A Tempo OK oferece para usinas de geração, entres diversos serviços meteorológicos incluindo um software próprio de O&M, incluindo previsão de mudança de padrões, com meses de antecedência.
“Essas análises de longo prazo são muito mais para ter uma ideia do padrão e fazer a gestão do risco operacional e o posicionamento estratégico com mais respaldo. Aí fica critério do cliente, mas a gente tem aqui um cenário que capta muito bem esses padrões, com dois, três, quatro meses de antecedência. A gente também oferece alguns cenários de limite superior e inferior, com um range um pouco maior. É possível enxergar mais ou menos os movimentos que o ONS vai fazer também, em termos de despacho de energia, de intercâmbio”, comenta Mancini.

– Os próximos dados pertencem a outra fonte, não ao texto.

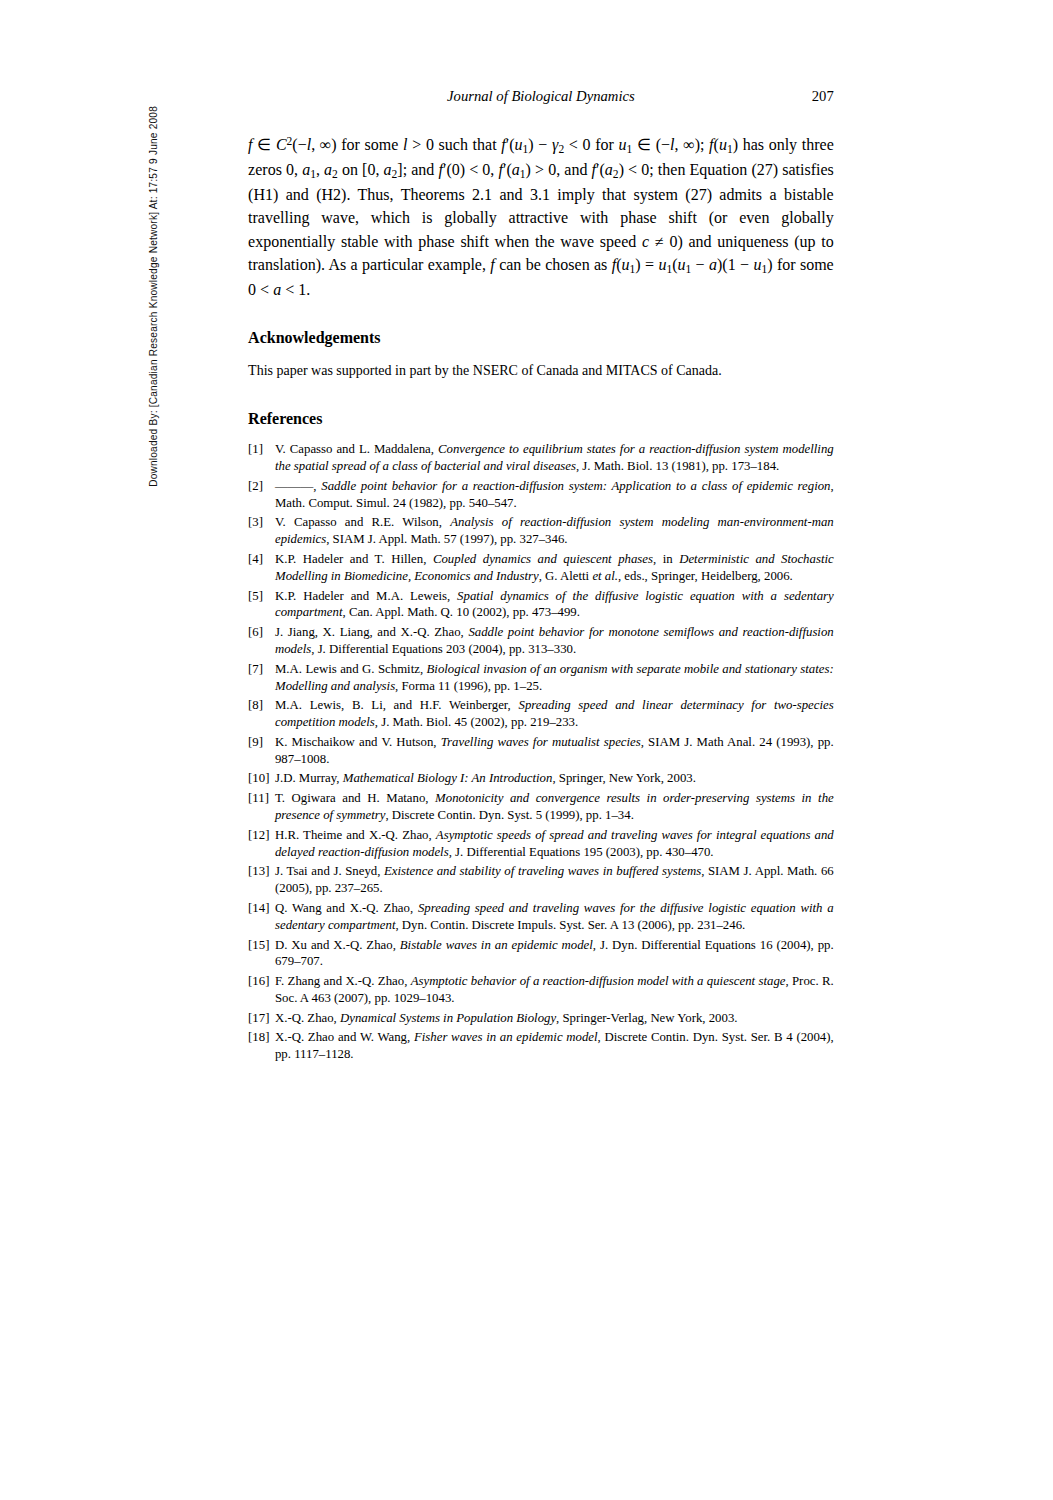Downloaded By: [Canadian Research Knowledge Network] At: 17:57 9 June 2008
Journal of Biological Dynamics 207
f ∈ C2(−l, ∞) for some l > 0 such that f′(u1) − γ2 < 0 for u1 ∈ (−l, ∞); f(u1) has only three zeros 0, a1, a2 on [0, a2]; and f′(0) < 0, f′(a1) > 0, and f′(a2) < 0; then Equation (27) satisfies (H1) and (H2). Thus, Theorems 2.1 and 3.1 imply that system (27) admits a bistable travelling wave, which is globally attractive with phase shift (or even globally exponentially stable with phase shift when the wave speed c ≠ 0) and uniqueness (up to translation). As a particular example, f can be chosen as f(u1) = u1(u1 − a)(1 − u1) for some 0 < a < 1.
Acknowledgements
This paper was supported in part by the NSERC of Canada and MITACS of Canada.
References
[1] V. Capasso and L. Maddalena, Convergence to equilibrium states for a reaction-diffusion system modelling the spatial spread of a class of bacterial and viral diseases, J. Math. Biol. 13 (1981), pp. 173–184.
[2]———, Saddle point behavior for a reaction-diffusion system: Application to a class of epidemic region, Math. Comput. Simul. 24 (1982), pp. 540–547.
[3] V. Capasso and R.E. Wilson, Analysis of reaction-diffusion system modeling man-environment-man epidemics, SIAM J. Appl. Math. 57 (1997), pp. 327–346.
[4] K.P. Hadeler and T. Hillen, Coupled dynamics and quiescent phases, in Deterministic and Stochastic Modelling in Biomedicine, Economics and Industry, G. Aletti et al., eds., Springer, Heidelberg, 2006.
[5] K.P. Hadeler and M.A. Leweis, Spatial dynamics of the diffusive logistic equation with a sedentary compartment, Can. Appl. Math. Q. 10 (2002), pp. 473–499.
[6] J. Jiang, X. Liang, and X.-Q. Zhao, Saddle point behavior for monotone semiflows and reaction-diffusion models, J. Differential Equations 203 (2004), pp. 313–330.
[7] M.A. Lewis and G. Schmitz, Biological invasion of an organism with separate mobile and stationary states: Modelling and analysis, Forma 11 (1996), pp. 1–25.
[8] M.A. Lewis, B. Li, and H.F. Weinberger, Spreading speed and linear determinacy for two-species competition models, J. Math. Biol. 45 (2002), pp. 219–233.
[9] K. Mischaikow and V. Hutson, Travelling waves for mutualist species, SIAM J. Math Anal. 24 (1993), pp. 987–1008.
[10] J.D. Murray, Mathematical Biology I: An Introduction, Springer, New York, 2003.
[11] T. Ogiwara and H. Matano, Monotonicity and convergence results in order-preserving systems in the presence of symmetry, Discrete Contin. Dyn. Syst. 5 (1999), pp. 1–34.
[12] H.R. Theime and X.-Q. Zhao, Asymptotic speeds of spread and traveling waves for integral equations and delayed reaction-diffusion models, J. Differential Equations 195 (2003), pp. 430–470.
[13] J. Tsai and J. Sneyd, Existence and stability of traveling waves in buffered systems, SIAM J. Appl. Math. 66 (2005), pp. 237–265.
[14] Q. Wang and X.-Q. Zhao, Spreading speed and traveling waves for the diffusive logistic equation with a sedentary compartment, Dyn. Contin. Discrete Impuls. Syst. Ser. A 13 (2006), pp. 231–246.
[15] D. Xu and X.-Q. Zhao, Bistable waves in an epidemic model, J. Dyn. Differential Equations 16 (2004), pp. 679–707.
[16] F. Zhang and X.-Q. Zhao, Asymptotic behavior of a reaction-diffusion model with a quiescent stage, Proc. R. Soc. A 463 (2007), pp. 1029–1043.
[17] X.-Q. Zhao, Dynamical Systems in Population Biology, Springer-Verlag, New York, 2003.
[18] X.-Q. Zhao and W. Wang, Fisher waves in an epidemic model, Discrete Contin. Dyn. Syst. Ser. B 4 (2004), pp. 1117–1128.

O especialista diz que o El Niño já vem enfraquecendo e a transição para a La Niña deve começar a correr a partir de julho e agosto. Apesar de o período de outono inverno ter normalmente uma safra mais baixa de geração solar, a Tempo OK vê um padrão mais favorável para pra geração solar nessa época do ano.
“A gente vai ter uma maior frequência de dias mais ensolarados até outubro, no outono e no inverno, então é possível que a gente tenha um bom desempenho da geração solar aí para os próximos seis meses. Mas a expectativa, pensando numa La Ninã é que a região Norte fique mais favorecida para chuva, então pode ter um impacto na geração solar no Nordeste, a partir de setembro, outubro. Mas a região do Sudeste como a gente discutiu, ainda é uma incógnita atualmente”, comentou.